After 15 Years, Argentina Agrees To Pay Back U.S. Creditors
Argentina ends 15 years in the financial wilderness after agreeing to pay its debts.
Argentina’s debt crisis is finally over.
Argentina’s debt crisis is finally over.
On Thursday, the Argentine Senate voted 54-16 to issue $12.5 billion in bonds. Part of the money raised will be used to pay back $4.65 billion to U.S. hedge funds, most notably Paul Singer’s NML Capital, an offshore subsidiary of Elliott Management. Argentina has refused to pay back its debt since 2001, when it defaulted on loans that represented 150 percent of GDP as its economy collapsed. It again defaulted in 2014 after failing to reach a deal with creditors.
The legislation is a victory for conservative President Mauricio Macri, who was elected last November and had made a debt deal a centerpiece of his presidential campaign. The agreement means he can now tap global credit markets for the first time in 15 years, something his cash-strapped nation desperately needs. Former President Cristina Fernandez de Kirchner had refused to pay her country’s debt, calling creditors “vulture funds” who invested in their economy when it was at its weakest.
It’s also a victory for Singer. According to a Bloomberg estimate, Elliott Management will get back $2.28 billion, or about 369 percent of the firm’s $617 million investment in distressed bonds; Singer paid just $117 million for them. The hedge fund did not respond to a request for comment.
The debt deal will level the playing field for Argentina when it comes to the cost of borrowing. It needs money to improve infrastructure, close government spending gaps, and win the confidence of investors. In the past, it had to pay 9 percent interest on loans, nearly double the rates peers like Bolivia and Uruguay were offered.
“This agreement will be great news for economic activity in the country during the next several years,” Eugenio J. Alemán, senior economist at Wells Fargo, said in a recent research note. “Access to the international capital markets means that the administration will reduce or eliminate the need to finance its fiscal deficit by printing money, which has continued to stoke inflation and inflationary expectations.”

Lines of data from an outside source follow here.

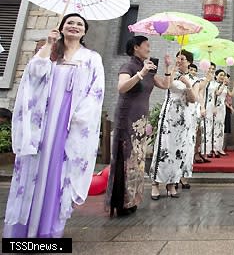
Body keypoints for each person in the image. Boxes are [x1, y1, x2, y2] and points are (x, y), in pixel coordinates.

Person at [3, 14, 105, 238]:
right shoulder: (51, 53)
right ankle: (22, 232)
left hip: (69, 125)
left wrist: (78, 119)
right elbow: (33, 75)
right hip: (43, 122)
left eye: (79, 24)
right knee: (34, 170)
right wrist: (48, 45)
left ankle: (47, 231)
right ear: (61, 27)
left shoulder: (91, 58)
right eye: (70, 22)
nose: (74, 26)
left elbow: (95, 92)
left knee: (57, 172)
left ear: (85, 31)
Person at [105, 36, 172, 217]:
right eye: (146, 45)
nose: (149, 49)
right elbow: (122, 87)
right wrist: (140, 74)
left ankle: (132, 199)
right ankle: (121, 202)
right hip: (127, 118)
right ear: (136, 47)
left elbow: (166, 85)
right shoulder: (129, 67)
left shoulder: (149, 67)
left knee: (138, 160)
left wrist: (166, 67)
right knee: (126, 159)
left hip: (141, 120)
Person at [150, 49, 200, 199]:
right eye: (177, 58)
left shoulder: (194, 79)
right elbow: (165, 85)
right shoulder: (172, 73)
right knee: (163, 147)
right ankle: (155, 184)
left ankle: (171, 184)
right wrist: (167, 68)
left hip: (184, 119)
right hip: (169, 116)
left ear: (189, 62)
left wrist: (188, 85)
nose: (179, 61)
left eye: (182, 59)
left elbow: (193, 99)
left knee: (178, 151)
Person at [213, 69, 234, 156]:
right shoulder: (214, 85)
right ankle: (213, 148)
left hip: (222, 108)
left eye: (223, 75)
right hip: (216, 107)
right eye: (221, 75)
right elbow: (217, 94)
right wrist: (223, 84)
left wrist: (233, 86)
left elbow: (230, 95)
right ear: (216, 76)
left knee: (221, 128)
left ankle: (220, 148)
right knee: (215, 128)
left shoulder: (225, 86)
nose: (222, 77)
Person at [198, 63, 218, 158]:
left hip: (211, 106)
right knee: (203, 128)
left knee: (209, 129)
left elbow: (214, 95)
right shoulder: (202, 80)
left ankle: (208, 150)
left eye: (213, 69)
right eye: (209, 68)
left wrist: (214, 107)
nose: (211, 70)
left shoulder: (214, 83)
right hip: (204, 106)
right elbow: (200, 92)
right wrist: (202, 107)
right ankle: (201, 151)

After its default — the largest sovereign debt default ever — Argentina’s economy went into the worst recession in the country’s history, leading to unemployment of more than 20 percent, a GDP drop of 11 percent, and riots on Argentine streets that left 27 dead and more than 150 injured. Argentina’s president at the time, Fernando De la Rua, declared a “state of siege.” He was forced to resign, and escaped Casa Rosada, Argentina’s executive residence, in a helicopter as his country’s economy collapsed.
The deal is backed by the White House. At the end of President Barack Obama’s recent visit to Argentina, the Justice Department, in a brief filed March 23 with the 2nd U.S. Circuit Court of Appeals in New York, said the United States has “significant foreign policy interests” to find a “rapid” resolution to the long-simmering debt dispute.
The standoff between Argentina and U.S. hedge funds often turned ugly. In 2012, Singer, who had long resisted giving Buenos Aires any relief on its debt, seized an Argentine naval vessel as a form of repayment. When Argentina won the World Cup semifinals in 2014, fans, celebrating on the streets of Rosario, Argentina’s third-biggest city , chanted, “Vulture funds, stop messing around and agree to the swap.”